I think people would rather see the police officer in the first place. I know I would.

However, I am most curious to see that the remaining 25% would like to see the line blurred further between PCSO and PC- to make it so you only know the difference when you're standing next to them asking them about it.

I am interested to hear why.

Note (4th Dec)- in an unusual turn around of the usual order of things, the only PCSO blogger I know of has been resurrected! Link removed from graveyard accordingly. Check out the view from that side of the fence here. Good to see him back

Saturday, December 01, 2007

Memories revisited

Went past that accident yesterday. The furrow marks on the grass are filling in, and the grass is already making a comeback. The trunk is still a scorched black with scars cutting deep into the wood near the base. Some sad flowers hang limply where they've been tied to the tree.

It's quite a different scene in daylight. The skidmarks have been worn away now by the traffic and rain.

I never mentioned that on the night in question the governor asked me to take a car away from response work - i.e. don't take calls- to specifically target the Dream Factories latest performance indicator.

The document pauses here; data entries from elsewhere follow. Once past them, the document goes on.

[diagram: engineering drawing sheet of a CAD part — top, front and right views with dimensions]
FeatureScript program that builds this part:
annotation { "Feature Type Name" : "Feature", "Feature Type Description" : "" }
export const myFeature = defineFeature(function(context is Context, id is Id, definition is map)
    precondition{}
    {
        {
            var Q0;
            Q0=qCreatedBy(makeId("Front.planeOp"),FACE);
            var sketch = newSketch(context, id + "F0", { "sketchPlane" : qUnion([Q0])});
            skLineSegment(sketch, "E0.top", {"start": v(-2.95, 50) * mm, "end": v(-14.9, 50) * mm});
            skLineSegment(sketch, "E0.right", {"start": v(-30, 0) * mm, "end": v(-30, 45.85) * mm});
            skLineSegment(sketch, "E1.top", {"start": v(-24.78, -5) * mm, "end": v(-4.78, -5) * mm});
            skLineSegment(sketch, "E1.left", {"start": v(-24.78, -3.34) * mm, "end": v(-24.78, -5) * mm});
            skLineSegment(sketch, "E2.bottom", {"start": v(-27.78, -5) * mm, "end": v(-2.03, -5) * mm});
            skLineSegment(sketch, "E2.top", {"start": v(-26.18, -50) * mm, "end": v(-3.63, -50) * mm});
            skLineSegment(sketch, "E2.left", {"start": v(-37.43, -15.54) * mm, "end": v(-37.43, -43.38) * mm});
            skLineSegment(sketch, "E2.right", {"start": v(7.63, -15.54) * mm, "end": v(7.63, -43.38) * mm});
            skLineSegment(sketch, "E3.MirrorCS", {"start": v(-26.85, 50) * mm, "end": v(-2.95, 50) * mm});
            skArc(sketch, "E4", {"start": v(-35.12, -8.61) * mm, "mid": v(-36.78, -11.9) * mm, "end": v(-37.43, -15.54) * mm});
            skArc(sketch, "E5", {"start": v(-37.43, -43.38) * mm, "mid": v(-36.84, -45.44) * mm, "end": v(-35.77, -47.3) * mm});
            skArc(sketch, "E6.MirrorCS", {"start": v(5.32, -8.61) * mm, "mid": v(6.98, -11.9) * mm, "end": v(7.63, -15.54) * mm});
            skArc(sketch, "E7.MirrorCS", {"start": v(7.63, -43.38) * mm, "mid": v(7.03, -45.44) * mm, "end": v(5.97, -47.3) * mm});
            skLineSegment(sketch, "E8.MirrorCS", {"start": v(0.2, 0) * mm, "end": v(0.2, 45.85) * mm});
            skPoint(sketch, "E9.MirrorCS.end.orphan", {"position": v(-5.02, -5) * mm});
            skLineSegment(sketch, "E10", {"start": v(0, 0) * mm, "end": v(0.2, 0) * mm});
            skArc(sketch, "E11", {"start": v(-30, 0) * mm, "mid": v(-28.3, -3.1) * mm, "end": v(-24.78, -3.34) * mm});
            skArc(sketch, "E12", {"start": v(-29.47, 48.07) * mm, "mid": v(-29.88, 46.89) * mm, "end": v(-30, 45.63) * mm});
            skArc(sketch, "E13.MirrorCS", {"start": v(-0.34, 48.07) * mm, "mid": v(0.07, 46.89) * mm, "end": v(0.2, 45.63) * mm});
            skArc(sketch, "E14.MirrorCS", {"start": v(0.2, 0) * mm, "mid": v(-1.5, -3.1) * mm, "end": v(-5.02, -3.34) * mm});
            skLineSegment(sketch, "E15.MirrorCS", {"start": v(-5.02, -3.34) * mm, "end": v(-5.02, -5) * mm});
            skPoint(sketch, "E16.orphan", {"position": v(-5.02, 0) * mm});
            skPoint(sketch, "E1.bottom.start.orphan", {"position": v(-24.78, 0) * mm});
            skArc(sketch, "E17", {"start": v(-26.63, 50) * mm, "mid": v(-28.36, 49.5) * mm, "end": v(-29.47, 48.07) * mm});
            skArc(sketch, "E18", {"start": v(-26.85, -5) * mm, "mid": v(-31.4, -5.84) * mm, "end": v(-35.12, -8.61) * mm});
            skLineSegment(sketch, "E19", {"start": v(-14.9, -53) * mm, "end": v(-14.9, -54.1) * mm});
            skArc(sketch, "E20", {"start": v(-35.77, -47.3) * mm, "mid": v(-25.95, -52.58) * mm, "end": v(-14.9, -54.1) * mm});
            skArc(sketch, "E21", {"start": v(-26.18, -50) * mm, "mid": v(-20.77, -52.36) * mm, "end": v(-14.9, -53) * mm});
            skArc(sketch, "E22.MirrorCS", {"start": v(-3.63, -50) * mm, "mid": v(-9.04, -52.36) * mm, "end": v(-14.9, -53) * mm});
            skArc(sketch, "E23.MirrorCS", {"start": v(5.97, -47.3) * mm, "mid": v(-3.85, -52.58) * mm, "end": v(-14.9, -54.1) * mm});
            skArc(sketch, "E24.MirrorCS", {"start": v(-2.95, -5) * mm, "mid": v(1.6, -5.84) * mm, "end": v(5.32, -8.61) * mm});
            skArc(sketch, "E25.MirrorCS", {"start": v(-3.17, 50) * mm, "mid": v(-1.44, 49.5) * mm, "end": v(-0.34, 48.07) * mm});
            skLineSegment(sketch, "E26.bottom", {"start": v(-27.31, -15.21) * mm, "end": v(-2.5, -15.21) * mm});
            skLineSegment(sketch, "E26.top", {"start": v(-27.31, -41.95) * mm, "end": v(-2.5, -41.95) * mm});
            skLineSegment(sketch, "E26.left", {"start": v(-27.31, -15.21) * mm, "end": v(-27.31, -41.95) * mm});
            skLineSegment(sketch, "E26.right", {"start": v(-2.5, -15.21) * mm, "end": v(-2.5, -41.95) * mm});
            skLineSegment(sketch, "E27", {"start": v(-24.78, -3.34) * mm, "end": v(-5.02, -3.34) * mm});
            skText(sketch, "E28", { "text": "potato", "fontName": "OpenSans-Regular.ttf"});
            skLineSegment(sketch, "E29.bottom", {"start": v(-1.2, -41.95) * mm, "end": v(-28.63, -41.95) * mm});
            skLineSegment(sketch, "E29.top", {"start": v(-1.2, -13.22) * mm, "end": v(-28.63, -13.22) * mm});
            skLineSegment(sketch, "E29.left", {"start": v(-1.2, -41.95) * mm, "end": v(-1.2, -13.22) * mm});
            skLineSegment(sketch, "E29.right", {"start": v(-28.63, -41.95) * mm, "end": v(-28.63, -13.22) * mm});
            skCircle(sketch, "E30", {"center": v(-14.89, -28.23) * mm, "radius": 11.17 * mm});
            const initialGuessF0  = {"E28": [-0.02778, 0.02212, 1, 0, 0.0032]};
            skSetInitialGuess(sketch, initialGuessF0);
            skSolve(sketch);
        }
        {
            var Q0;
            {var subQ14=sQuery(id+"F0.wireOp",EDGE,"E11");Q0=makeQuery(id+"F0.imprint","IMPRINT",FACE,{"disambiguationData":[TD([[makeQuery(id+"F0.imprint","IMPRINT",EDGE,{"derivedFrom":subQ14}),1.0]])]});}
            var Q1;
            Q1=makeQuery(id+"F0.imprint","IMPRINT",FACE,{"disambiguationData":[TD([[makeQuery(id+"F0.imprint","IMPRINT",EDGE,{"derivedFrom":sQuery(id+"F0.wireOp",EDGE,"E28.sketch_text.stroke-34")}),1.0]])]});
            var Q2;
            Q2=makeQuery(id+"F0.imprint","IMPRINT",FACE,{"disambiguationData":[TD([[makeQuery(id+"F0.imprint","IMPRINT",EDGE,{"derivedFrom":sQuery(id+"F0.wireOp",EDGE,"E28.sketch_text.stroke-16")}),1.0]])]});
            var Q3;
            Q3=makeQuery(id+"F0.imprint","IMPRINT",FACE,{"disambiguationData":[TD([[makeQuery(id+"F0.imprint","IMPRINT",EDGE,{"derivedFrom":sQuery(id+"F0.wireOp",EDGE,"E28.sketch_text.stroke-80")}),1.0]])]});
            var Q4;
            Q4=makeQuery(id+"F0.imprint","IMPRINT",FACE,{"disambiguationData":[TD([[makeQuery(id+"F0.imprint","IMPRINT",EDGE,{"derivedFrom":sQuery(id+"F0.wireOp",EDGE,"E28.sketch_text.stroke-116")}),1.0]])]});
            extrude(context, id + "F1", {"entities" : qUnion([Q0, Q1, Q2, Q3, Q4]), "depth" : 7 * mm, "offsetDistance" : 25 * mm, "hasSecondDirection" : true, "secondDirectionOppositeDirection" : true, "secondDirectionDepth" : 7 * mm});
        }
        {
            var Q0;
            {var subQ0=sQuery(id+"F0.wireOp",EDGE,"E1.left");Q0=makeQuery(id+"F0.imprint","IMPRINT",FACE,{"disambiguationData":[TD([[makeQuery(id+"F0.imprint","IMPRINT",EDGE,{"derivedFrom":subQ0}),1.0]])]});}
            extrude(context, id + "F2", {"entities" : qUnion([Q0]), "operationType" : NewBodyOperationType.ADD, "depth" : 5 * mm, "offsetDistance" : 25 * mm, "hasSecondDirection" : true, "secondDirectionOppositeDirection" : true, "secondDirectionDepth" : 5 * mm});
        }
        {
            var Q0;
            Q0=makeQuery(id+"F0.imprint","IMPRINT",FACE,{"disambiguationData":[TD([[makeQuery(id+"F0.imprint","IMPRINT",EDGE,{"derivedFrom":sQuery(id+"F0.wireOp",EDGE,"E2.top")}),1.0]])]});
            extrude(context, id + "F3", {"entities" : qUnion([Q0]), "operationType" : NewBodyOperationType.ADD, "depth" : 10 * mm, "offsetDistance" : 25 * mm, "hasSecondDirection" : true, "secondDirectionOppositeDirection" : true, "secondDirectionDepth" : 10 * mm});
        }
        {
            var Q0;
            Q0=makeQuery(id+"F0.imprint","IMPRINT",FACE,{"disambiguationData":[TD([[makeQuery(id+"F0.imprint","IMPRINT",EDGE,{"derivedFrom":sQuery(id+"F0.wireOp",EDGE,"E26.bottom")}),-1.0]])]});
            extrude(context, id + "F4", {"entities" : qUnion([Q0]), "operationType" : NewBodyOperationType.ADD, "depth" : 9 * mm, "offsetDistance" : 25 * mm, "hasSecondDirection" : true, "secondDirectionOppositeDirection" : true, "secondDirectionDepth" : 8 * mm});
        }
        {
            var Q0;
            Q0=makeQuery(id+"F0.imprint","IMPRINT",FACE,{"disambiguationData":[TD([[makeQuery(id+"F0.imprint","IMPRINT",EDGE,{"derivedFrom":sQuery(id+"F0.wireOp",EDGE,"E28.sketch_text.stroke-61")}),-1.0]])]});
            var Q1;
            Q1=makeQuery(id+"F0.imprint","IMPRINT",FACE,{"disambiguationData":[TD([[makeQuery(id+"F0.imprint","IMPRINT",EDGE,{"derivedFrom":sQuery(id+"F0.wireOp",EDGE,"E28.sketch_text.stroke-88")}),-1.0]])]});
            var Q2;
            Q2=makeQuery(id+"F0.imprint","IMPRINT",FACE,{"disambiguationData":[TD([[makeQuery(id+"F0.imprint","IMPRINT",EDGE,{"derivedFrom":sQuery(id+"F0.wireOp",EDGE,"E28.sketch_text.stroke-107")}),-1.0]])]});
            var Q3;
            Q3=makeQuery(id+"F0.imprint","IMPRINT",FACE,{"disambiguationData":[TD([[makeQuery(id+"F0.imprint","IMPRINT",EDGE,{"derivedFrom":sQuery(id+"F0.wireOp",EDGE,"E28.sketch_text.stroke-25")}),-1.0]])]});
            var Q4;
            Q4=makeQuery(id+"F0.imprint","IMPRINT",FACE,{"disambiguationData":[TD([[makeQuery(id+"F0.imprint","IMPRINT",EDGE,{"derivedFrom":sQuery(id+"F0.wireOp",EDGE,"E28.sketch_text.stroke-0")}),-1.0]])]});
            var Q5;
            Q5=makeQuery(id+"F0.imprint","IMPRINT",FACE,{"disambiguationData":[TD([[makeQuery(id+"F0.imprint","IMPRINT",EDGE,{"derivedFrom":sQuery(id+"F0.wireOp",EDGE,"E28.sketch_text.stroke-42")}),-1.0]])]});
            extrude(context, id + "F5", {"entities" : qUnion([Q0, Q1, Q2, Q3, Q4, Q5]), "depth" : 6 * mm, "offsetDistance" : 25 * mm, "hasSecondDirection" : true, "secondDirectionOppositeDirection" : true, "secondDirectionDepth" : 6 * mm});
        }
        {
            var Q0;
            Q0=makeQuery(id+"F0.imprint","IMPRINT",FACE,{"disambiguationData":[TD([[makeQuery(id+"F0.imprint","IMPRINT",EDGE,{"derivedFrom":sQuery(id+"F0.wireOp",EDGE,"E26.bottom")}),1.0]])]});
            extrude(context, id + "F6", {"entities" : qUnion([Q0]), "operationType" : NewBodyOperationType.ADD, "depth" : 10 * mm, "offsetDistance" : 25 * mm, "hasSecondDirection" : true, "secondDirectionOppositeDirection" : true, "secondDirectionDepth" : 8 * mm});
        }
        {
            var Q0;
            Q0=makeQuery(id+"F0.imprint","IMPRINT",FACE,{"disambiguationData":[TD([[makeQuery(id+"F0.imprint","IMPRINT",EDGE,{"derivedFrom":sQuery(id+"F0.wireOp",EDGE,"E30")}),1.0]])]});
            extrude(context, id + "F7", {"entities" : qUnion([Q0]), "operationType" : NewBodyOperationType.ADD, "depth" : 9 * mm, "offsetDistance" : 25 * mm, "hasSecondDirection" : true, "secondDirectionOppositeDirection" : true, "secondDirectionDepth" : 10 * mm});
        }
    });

We were "underperforming" because a while ago someone invented a new code to go on certain paperwork returns, and then made our returns on this new code a performance indicator. Because we weren't told about said new code, (well, it might have been published on the intranet site or even a forcewide email, but I don't count either of those as real communication) our return was zero. Oh dear. Someone didn't like that (probably the person who thought of the new code), sent word to Ivory Towers and so the governor got a rocket.

I did ponder the governor's request on the way to the accident, travelling in a blue light convoy behind the car who was supposed to be doing it.

Did we meet any performance indicators dealing with a fatal road accident? Nope. A bad day at the office for the governor.